Overheard in a supermarket recently:

“I see you have started your Christmas shopping. I’m not doing Christmas this year. Now that the children have grown up there is not much point is there? I guess I shall have to wait until I become a grandmother, because it is only when there are children around that Christmas makes any sense”!

Martin E. Marty’s

The Mystery of the Child

  Sr Kathleen’s review of Martin Marty’s book therefore comes at a very apposite time, when so many of us have our attention hopefully on the Christ Child and all the Hope that his arrival into our world manifests. In drawing our attention to what sounds like a riveting book for all of us who have been children (and maybe some of us still are at heart) we can use the opportunity to be connected to the mystery not only of childhood itself but also to the mystery of the Incarnation.  

This book is one of a series written as a result of a research project at the University of Chicago. The series is based on family life in the widest sense and addressed to an American audience.
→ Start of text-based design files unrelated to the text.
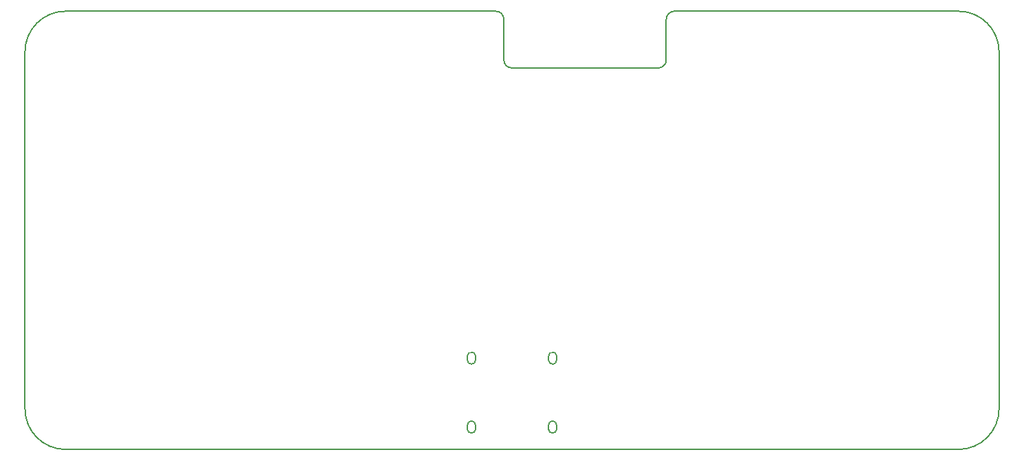
<source format=gbr>
G04 #@! TF.FileFunction,Profile,NP*
%FSLAX46Y46*%
G04 Gerber Fmt 4.6, Leading zero omitted, Abs format (unit mm)*
G04 Created by KiCad (PCBNEW 4.0.4-snap1-stable) date Wed Jun 19 19:26:08 2019*
%MOMM*%
%LPD*%
G01*
G04 APERTURE LIST*
%ADD10C,0.150000*%
G04 APERTURE END LIST*
D10*
X155500000Y-120000000D02*
G75*
G03X155000000Y-119500000I-500000J0D01*
G01*
X155000000Y-119500000D02*
G75*
G03X154500000Y-120000000I0J-500000D01*
G01*
X154500000Y-120500000D02*
G75*
G03X155000000Y-121000000I500000J0D01*
G01*
X155000000Y-121000000D02*
G75*
G03X155500000Y-120500000I0J500000D01*
G01*
X154500000Y-120000000D02*
X154500000Y-120500000D01*
X155500000Y-120000000D02*
X155500000Y-120500000D01*
X145500000Y-120000000D02*
G75*
G03X145000000Y-119500000I-500000J0D01*
G01*
X145000000Y-119500000D02*
G75*
G03X144500000Y-120000000I0J-500000D01*
G01*
X144500000Y-120500000D02*
G75*
G03X145000000Y-121000000I500000J0D01*
G01*
X145000000Y-121000000D02*
G75*
G03X145500000Y-120500000I0J500000D01*
G01*
X144500000Y-120000000D02*
X144500000Y-120500000D01*
X145500000Y-120500000D02*
X145500000Y-120000000D01*
X155500000Y-111500000D02*
X155500000Y-112000000D01*
X154500000Y-111500000D02*
X154500000Y-112000000D01*
X145500000Y-112000000D02*
X145500000Y-111500000D01*
X144500000Y-111500000D02*
X144500000Y-112000000D01*
X155000000Y-112500000D02*
G75*
G03X155500000Y-112000000I0J500000D01*
G01*
X154500000Y-112000000D02*
G75*
G03X155000000Y-112500000I500000J0D01*
G01*
X155000000Y-111000000D02*
G75*
G03X154500000Y-111500000I0J-500000D01*
G01*
X155500000Y-111500000D02*
G75*
G03X155000000Y-111000000I-500000J0D01*
G01*
X145000000Y-112500000D02*
G75*
G03X145500000Y-112000000I0J500000D01*
G01*
X144500000Y-112000000D02*
G75*
G03X145000000Y-112500000I500000J0D01*
G01*
X145000000Y-111000000D02*
G75*
G03X144500000Y-111500000I0J-500000D01*
G01*
X145500000Y-111500000D02*
G75*
G03X145000000Y-111000000I-500000J0D01*
G01*
X90000000Y-118000000D02*
G75*
G03X95000000Y-123000000I5000000J0D01*
G01*
X205000000Y-123000000D02*
G75*
G03X210000000Y-118000000I0J5000000D01*
G01*
X210000000Y-74000000D02*
G75*
G03X205000000Y-69000000I-5000000J0D01*
G01*
X170000000Y-69000000D02*
G75*
G03X169000000Y-70000000I0J-1000000D01*
G01*
X168000000Y-76000000D02*
G75*
G03X169000000Y-75000000I0J1000000D01*
G01*
X149000000Y-75000000D02*
G75*
G03X150000000Y-76000000I1000000J0D01*
G01*
X149000000Y-70000000D02*
G75*
G03X148000000Y-69000000I-1000000J0D01*
G01*
X95000000Y-69000000D02*
G75*
G03X90000000Y-74000000I0J-5000000D01*
G01*
X205000000Y-123000000D02*
X95000000Y-123000000D01*
X210000000Y-74000000D02*
X210000000Y-118000000D01*
X170000000Y-69000000D02*
X205000000Y-69000000D01*
X169000000Y-75000000D02*
X169000000Y-70000000D01*
X150000000Y-76000000D02*
X168000000Y-76000000D01*
X149000000Y-70000000D02*
X149000000Y-75000000D01*
X95000000Y-69000000D02*
X148000000Y-69000000D01*
X90000000Y-74000000D02*
X90000000Y-118000000D01*
M02*

</source>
The Mystery of the Child draws on Christian resources and those of the other Abrahamic faiths.

This book has so much to offer everyone, not only those who have a direct relationship with children, parents, grandparents, teachers, carers and so on, but anyone interested in the realm of the child.

The child as mystery is basic to Marty’s approach – a child created by God and made in God’s likeness. It’s with this priority & from this viewpoint that all aspects of the subject are explored. The excellent early chapters dealing with the day-to-day practical issues, the provision of care and management control and so on, are never allowed to eclipse the underlying mystery, the uniqueness of each child, their openness and responsiveness, their dependence and trust and sense of wonder. A certain sensitivity is required and a too heavy reliance on control is seen as a possible danger both for the true development of the child – and indeed for the carer, should the desire to control dominate.

In a later chapter, ‘Wonder in the provision of care’, Marty draws heavily on the writings of theologian Karl Rahner, who sees childhood not as a state applying to the early years of life, but rather as an essential element running through the whole of life. Christ’s words ‘Unless you become as little children you cannot enter the Kingdom of Heaven’, showing the importance of the childlike qualities of openness to change, receptivity and wonder, are all needed for the full development of the person into adult life. In the very last chapter, ‘The abyss of Mystery, Postscript and Prescript’ Marty connects the child with all the ages of life, right to the end, to the call to change and to become as children (he uses the world ‘childness’ to denote the qualities of childhood, not in any way to be confused with ‘childish’).

Throughout the book Marty draws a host of writers from all times and all places which makes this a very ‘rich’ book, one to have by you and to return to often.

M.E. Marty’s The Mystery of the Child was published by William B. Eerdmans in 2007.